- Exercise details: The entries that follow should be written out exactly.
Records supplied below:
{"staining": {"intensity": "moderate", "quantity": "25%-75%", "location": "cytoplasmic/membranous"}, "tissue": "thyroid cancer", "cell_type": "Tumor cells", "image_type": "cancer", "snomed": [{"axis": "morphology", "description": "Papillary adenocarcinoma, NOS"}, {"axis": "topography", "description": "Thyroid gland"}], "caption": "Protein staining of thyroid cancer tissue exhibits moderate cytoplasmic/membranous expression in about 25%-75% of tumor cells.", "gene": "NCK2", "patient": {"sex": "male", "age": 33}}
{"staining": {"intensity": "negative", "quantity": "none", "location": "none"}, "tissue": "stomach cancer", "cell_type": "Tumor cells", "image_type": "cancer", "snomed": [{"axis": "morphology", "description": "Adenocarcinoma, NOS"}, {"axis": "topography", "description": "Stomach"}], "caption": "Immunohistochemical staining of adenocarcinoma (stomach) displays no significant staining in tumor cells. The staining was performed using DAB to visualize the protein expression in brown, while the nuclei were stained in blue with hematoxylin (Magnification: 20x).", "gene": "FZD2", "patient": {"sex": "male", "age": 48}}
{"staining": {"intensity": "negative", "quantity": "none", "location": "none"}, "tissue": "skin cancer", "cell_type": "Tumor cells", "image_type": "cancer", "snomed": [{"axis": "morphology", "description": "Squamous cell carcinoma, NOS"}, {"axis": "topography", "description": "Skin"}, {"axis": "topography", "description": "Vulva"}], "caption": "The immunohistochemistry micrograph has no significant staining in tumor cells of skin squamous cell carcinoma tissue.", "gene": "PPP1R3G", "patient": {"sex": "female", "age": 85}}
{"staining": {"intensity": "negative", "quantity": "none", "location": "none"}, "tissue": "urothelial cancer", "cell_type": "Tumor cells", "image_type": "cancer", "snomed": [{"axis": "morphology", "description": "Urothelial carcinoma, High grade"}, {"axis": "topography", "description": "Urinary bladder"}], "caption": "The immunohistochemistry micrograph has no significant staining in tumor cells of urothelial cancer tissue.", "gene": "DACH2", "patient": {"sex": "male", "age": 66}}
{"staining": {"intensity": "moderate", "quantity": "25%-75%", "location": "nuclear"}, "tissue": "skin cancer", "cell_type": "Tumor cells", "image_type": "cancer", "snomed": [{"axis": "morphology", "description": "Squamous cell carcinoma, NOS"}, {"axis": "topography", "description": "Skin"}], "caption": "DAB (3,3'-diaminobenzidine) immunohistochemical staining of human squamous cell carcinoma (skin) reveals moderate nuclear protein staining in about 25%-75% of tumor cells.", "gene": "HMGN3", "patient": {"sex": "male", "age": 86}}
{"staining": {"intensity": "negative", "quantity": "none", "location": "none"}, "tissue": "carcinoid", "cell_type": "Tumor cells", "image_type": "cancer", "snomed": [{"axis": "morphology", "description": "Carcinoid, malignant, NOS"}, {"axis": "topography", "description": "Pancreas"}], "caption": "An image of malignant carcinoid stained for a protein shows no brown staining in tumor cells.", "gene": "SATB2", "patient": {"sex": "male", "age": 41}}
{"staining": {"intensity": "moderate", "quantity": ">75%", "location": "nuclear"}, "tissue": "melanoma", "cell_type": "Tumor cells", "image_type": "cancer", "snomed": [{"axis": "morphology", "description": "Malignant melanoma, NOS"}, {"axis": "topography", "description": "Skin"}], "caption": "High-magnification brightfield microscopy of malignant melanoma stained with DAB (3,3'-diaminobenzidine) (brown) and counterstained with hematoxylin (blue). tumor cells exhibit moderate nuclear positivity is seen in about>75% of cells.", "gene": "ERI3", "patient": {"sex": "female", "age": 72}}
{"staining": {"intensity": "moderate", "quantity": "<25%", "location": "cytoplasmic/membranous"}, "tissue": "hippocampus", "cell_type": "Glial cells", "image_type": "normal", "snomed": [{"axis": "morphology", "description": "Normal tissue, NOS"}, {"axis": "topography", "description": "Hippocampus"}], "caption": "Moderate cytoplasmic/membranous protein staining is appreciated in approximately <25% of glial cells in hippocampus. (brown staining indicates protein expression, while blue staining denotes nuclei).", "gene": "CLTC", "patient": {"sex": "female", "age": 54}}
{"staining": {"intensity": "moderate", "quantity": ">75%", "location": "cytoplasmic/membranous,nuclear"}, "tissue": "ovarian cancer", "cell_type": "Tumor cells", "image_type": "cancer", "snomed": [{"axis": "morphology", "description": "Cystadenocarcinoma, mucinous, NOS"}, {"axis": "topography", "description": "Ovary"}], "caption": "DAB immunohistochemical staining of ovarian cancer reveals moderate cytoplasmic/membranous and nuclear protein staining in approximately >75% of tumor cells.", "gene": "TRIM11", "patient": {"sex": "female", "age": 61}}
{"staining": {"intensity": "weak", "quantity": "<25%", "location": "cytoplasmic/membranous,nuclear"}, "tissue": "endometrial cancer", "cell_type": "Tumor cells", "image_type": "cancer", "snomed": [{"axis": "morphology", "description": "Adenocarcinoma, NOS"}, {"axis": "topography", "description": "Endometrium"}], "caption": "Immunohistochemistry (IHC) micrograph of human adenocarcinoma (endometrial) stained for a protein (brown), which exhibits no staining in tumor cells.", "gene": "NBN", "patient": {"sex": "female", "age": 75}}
End of Records supplied.
- Exercise answer:
{"staining": {"intensity": "moderate", "quantity": "25%-75%", "location": "cytoplasmic/membranous"}, "tissue": "thyroid cancer", "cell_type": "Tumor cells", "image_type": "cancer", "snomed": [{"axis": "morphology", "description": "Papillary adenocarcinoma, NOS"}, {"axis": "topography", "description": "Thyroid gland"}], "caption": "Protein staining of thyroid cancer tissue exhibits moderate cytoplasmic/membranous expression in about 25%-75% of tumor cells.", "gene": "NCK2", "patient": {"sex": "male", "age": 33}}
{"staining": {"intensity": "negative", "quantity": "none", "location": "none"}, "tissue": "stomach cancer", "cell_type": "Tumor cells", "image_type": "cancer", "snomed": [{"axis": "morphology", "description": "Adenocarcinoma, NOS"}, {"axis": "topography", "description": "Stomach"}], "caption": "Immunohistochemical staining of adenocarcinoma (stomach) displays no significant staining in tumor cells. The staining was performed using DAB to visualize the protein expression in brown, while the nuclei were stained in blue with hematoxylin (Magnification: 20x).", "gene": "FZD2", "patient": {"sex": "male", "age": 48}}
{"staining": {"intensity": "negative", "quantity": "none", "location": "none"}, "tissue": "skin cancer", "cell_type": "Tumor cells", "image_type": "cancer", "snomed": [{"axis": "morphology", "description": "Squamous cell carcinoma, NOS"}, {"axis": "topography", "description": "Skin"}, {"axis": "topography", "description": "Vulva"}], "caption": "The immunohistochemistry micrograph has no significant staining in tumor cells of skin squamous cell carcinoma tissue.", "gene": "PPP1R3G", "patient": {"sex": "female", "age": 85}}
{"staining": {"intensity": "negative", "quantity": "none", "location": "none"}, "tissue": "urothelial cancer", "cell_type": "Tumor cells", "image_type": "cancer", "snomed": [{"axis": "morphology", "description": "Urothelial carcinoma, High grade"}, {"axis": "topography", "description": "Urinary bladder"}], "caption": "The immunohistochemistry micrograph has no significant staining in tumor cells of urothelial cancer tissue.", "gene": "DACH2", "patient": {"sex": "male", "age": 66}}
{"staining": {"intensity": "moderate", "quantity": "25%-75%", "location": "nuclear"}, "tissue": "skin cancer", "cell_type": "Tumor cells", "image_type": "cancer", "snomed": [{"axis": "morphology", "description": "Squamous cell carcinoma, NOS"}, {"axis": "topography", "description": "Skin"}], "caption": "DAB (3,3'-diaminobenzidine) immunohistochemical staining of human squamous cell carcinoma (skin) reveals moderate nuclear protein staining in about 25%-75% of tumor cells.", "gene": "HMGN3", "patient": {"sex": "male", "age": 86}}
{"staining": {"intensity": "negative", "quantity": "none", "location": "none"}, "tissue": "carcinoid", "cell_type": "Tumor cells", "image_type": "cancer", "snomed": [{"axis": "morphology", "description": "Carcinoid, malignant, NOS"}, {"axis": "topography", "description": "Pancreas"}], "caption": "An image of malignant carcinoid stained for a protein shows no brown staining in tumor cells.", "gene": "SATB2", "patient": {"sex": "male", "age": 41}}
{"staining": {"intensity": "moderate", "quantity": ">75%", "location": "nuclear"}, "tissue": "melanoma", "cell_type": "Tumor cells", "image_type": "cancer", "snomed": [{"axis": "morphology", "description": "Malignant melanoma, NOS"}, {"axis": "topography", "description": "Skin"}], "caption": "High-magnification brightfield microscopy of malignant melanoma stained with DAB (3,3'-diaminobenzidine) (brown) and counterstained with hematoxylin (blue). tumor cells exhibit moderate nuclear positivity is seen in about>75% of cells.", "gene": "ERI3", "patient": {"sex": "female", "age": 72}}
{"staining": {"intensity": "moderate", "quantity": "<25%", "location": "cytoplasmic/membranous"}, "tissue": "hippocampus", "cell_type": "Glial cells", "image_type": "normal", "snomed": [{"axis": "morphology", "description": "Normal tissue, NOS"}, {"axis": "topography", "description": "Hippocampus"}], "caption": "Moderate cytoplasmic/membranous protein staining is appreciated in approximately <25% of glial cells in hippocampus. (brown staining indicates protein expression, while blue staining denotes nuclei).", "gene": "CLTC", "patient": {"sex": "female", "age": 54}}
{"staining": {"intensity": "moderate", "quantity": ">75%", "location": "cytoplasmic/membranous,nuclear"}, "tissue": "ovarian cancer", "cell_type": "Tumor cells", "image_type": "cancer", "snomed": [{"axis": "morphology", "description": "Cystadenocarcinoma, mucinous, NOS"}, {"axis": "topography", "description": "Ovary"}], "caption": "DAB immunohistochemical staining of ovarian cancer reveals moderate cytoplasmic/membranous and nuclear protein staining in approximately >75% of tumor cells.", "gene": "TRIM11", "patient": {"sex": "female", "age": 61}}
{"staining": {"intensity": "weak", "quantity": "<25%", "location": "cytoplasmic/membranous,nuclear"}, "tissue": "endometrial cancer", "cell_type": "Tumor cells", "image_type": "cancer", "snomed": [{"axis": "morphology", "description": "Adenocarcinoma, NOS"}, {"axis": "topography", "description": "Endometrium"}], "caption": "Immunohistochemistry (IHC) micrograph of human adenocarcinoma (endometrial) stained for a protein (brown), which exhibits no staining in tumor cells.", "gene": "NBN", "patient": {"sex": "female", "age": 75}}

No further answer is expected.